Pendant la Grande Récession (2008-2009), les pertes d’emplois dans le secteur public ont frappé plus durement les travailleurs noirs, car ils ont perdu leur emploi deux fois plus vite que les travailleurs blancs. Lorsque le leader de la majorité républicaine au Sénat, Mitch McConnell [sénateur du Kentucky depuis 1985], suggère que les États bleus [démocrates] devraient simplement faire faillite pendant la pandémie, il exprime sa détermination à décimer l’emploi des Noirs. Les budgets des États et des collectivités locales étant confrontés à des déficits massifs, tout cela assure que la perte de travail dans le secteur public – que les Noirs américains ont connue lors et après la dernière récession – se reproduira lors de celle qui commence.
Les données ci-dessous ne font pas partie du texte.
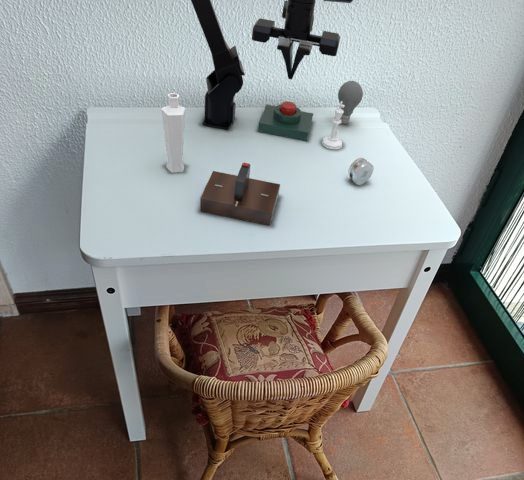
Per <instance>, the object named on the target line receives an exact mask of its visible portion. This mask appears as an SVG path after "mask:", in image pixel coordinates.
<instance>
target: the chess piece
mask: <svg viewBox="0 0 524 480" xmlns="http://www.w3.org/2000/svg"><path fill="white" fill-rule="evenodd" d="M344 106H345V105H342V101H341V102H340V103H337V104H336V107H338V108H336V109H335V110H334V114H335V115H334V116H335V118H333V119H332V123H333V127H332V129H331V132H330V135H326V136H324V137H323V138H322V140H321V145H322V146H323V147H324V148H327V149H329V150H339V149H342V147H343V141H342V140H341V139H340V138H339V137H338V133H339V131H338V130H339V125H341V124H343V123H342V121H341V120H340V118H341V116H342V114H343V113H344V111H343V110H342V109H341V107H342V108H344Z"/></svg>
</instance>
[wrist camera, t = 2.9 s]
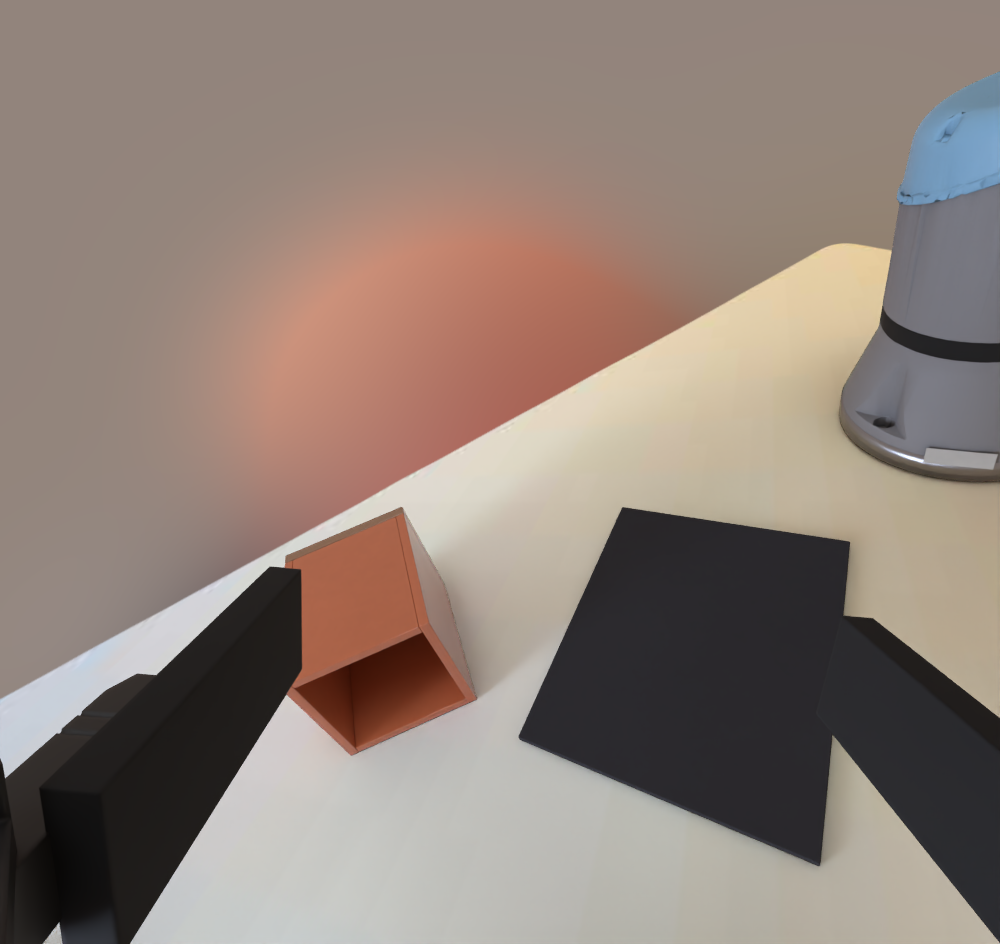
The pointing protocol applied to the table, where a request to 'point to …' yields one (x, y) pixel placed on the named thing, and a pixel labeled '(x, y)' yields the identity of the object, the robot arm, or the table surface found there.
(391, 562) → the open square box
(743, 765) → the mat
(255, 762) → the table surface
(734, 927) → the table surface
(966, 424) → the robot arm
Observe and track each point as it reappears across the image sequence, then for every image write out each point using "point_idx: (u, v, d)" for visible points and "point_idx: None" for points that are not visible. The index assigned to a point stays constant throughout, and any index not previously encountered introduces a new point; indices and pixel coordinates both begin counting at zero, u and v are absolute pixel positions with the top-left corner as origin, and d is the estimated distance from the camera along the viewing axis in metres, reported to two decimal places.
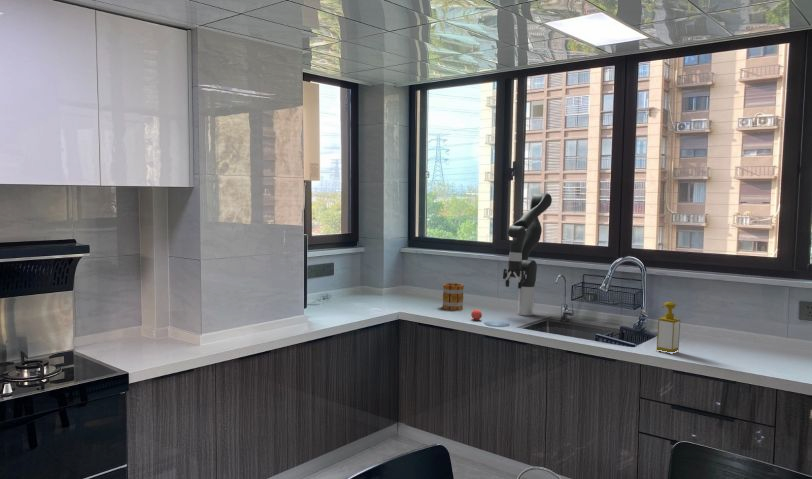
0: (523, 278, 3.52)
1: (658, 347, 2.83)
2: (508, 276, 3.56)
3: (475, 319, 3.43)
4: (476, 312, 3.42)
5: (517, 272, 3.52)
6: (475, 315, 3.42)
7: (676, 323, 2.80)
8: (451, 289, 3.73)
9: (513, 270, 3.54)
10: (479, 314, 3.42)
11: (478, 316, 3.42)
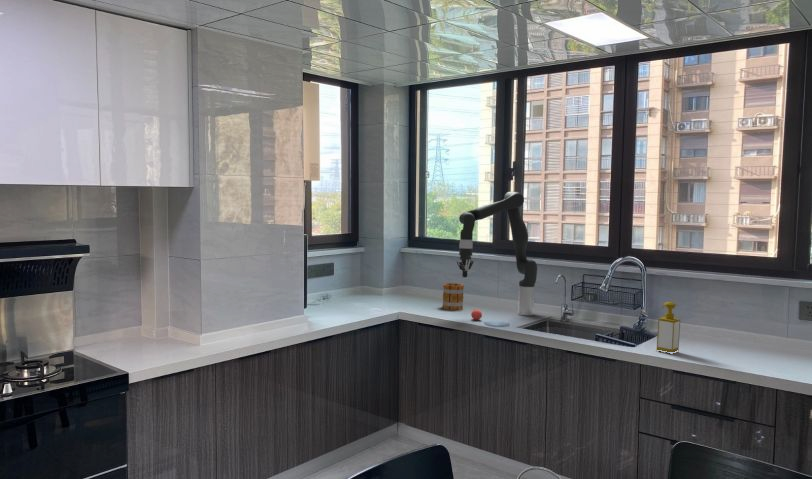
0: None
1: (658, 347, 2.83)
2: None
3: (475, 319, 3.43)
4: (476, 312, 3.42)
5: None
6: (475, 315, 3.42)
7: (676, 323, 2.80)
8: (451, 289, 3.73)
9: None
10: (479, 314, 3.42)
11: (478, 316, 3.42)
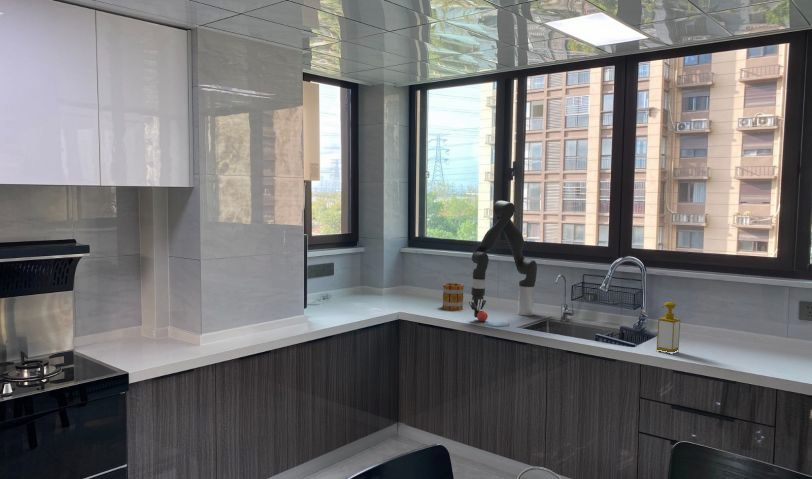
0: (474, 307, 3.41)
1: (658, 347, 2.83)
2: None
3: None
4: (483, 317, 3.38)
5: None
6: (480, 318, 3.39)
7: (676, 323, 2.80)
8: (451, 289, 3.73)
9: None
10: (484, 319, 3.39)
11: (482, 320, 3.40)
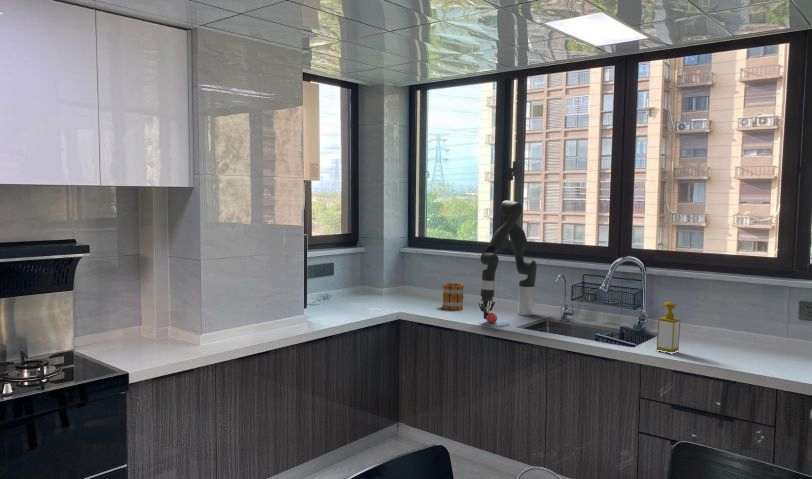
0: None
1: (658, 347, 2.83)
2: None
3: (486, 318, 3.37)
4: (491, 322, 3.34)
5: None
6: (488, 321, 3.35)
7: (676, 323, 2.80)
8: (451, 289, 3.73)
9: None
10: None
11: (489, 322, 3.36)
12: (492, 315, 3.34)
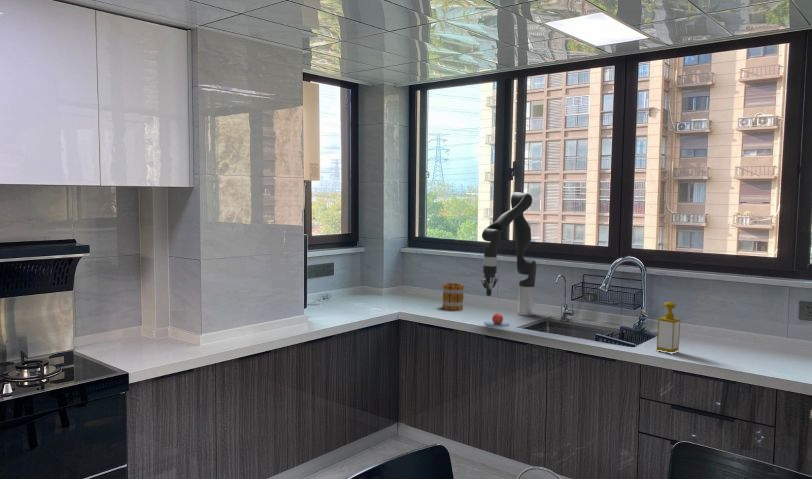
0: None
1: (658, 347, 2.83)
2: None
3: (494, 314, 3.35)
4: (493, 321, 3.34)
5: None
6: (493, 318, 3.34)
7: (676, 323, 2.80)
8: (451, 289, 3.73)
9: None
10: None
11: (492, 318, 3.35)
12: (500, 320, 3.32)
L’administration Trump s’est également employée à créer de nouvelles barrières à l’obtention de logement pour les habitants noirs et bruns. Le Community Reinvestment Act [CRA: Loi de financement communautaire devant uniformiser les relations bancaires avec les collectivités, indépendamment des différences statistiques de solvabilité] a été promulguée en 1977 en réponse à la discrimination financière raciste, cela pour s’assurer que les banques ne fassent pas preuve de discrimination dans leurs prêts. De nombreuses banques se sont heurtées à la CRA lors de la dernière crise financière, y compris OneWest Bank [très présente dans le sud de la Californie].

C’est pourquoi des associations de défense ont crié au scandale lorsque Trump a choisi l’ancien dirigeant de OneWest, Joseph Otting, pour diriger l’Office of the Comptroller of the Currency, l’organisme étatique chargé de réguler et de surveiller les banques nationales. Otting a supervisé une refonte radicale du CRA, permettant aux banques de réduire leurs prêts aux communautés à faibles revenus. Cette mesure a été largement condamnée par les associations de défense des droits civils. Après avoir fait adopter ces changements – qui ne manqueront pas de creuser davantage le fossé racial en matière de richesse et d’exacerber les problèmes relatifs aux rapports entre banques et Noirs – Otting a démissionné, en pleine pandémie, disant au personnel de l’institution qu’il prévoyait de jouer beaucoup plus au golf et au tennis. L’héritage durable de Joseph Otting se concrétisera dans la plus grande probabilité de discrimination lors des prêts hypothécaires et bancaires. Avec un peu de chance, cet héritage ne durera néanmoins pas trop longtemps. En effet, la National Community Reinvestment Coalition [qui mobilise contre les discriminations dans les prêts pour le logement, entre autres] a déjà annoncé qu’elle intenterait des poursuites pour bloquer cette nouvelle règle.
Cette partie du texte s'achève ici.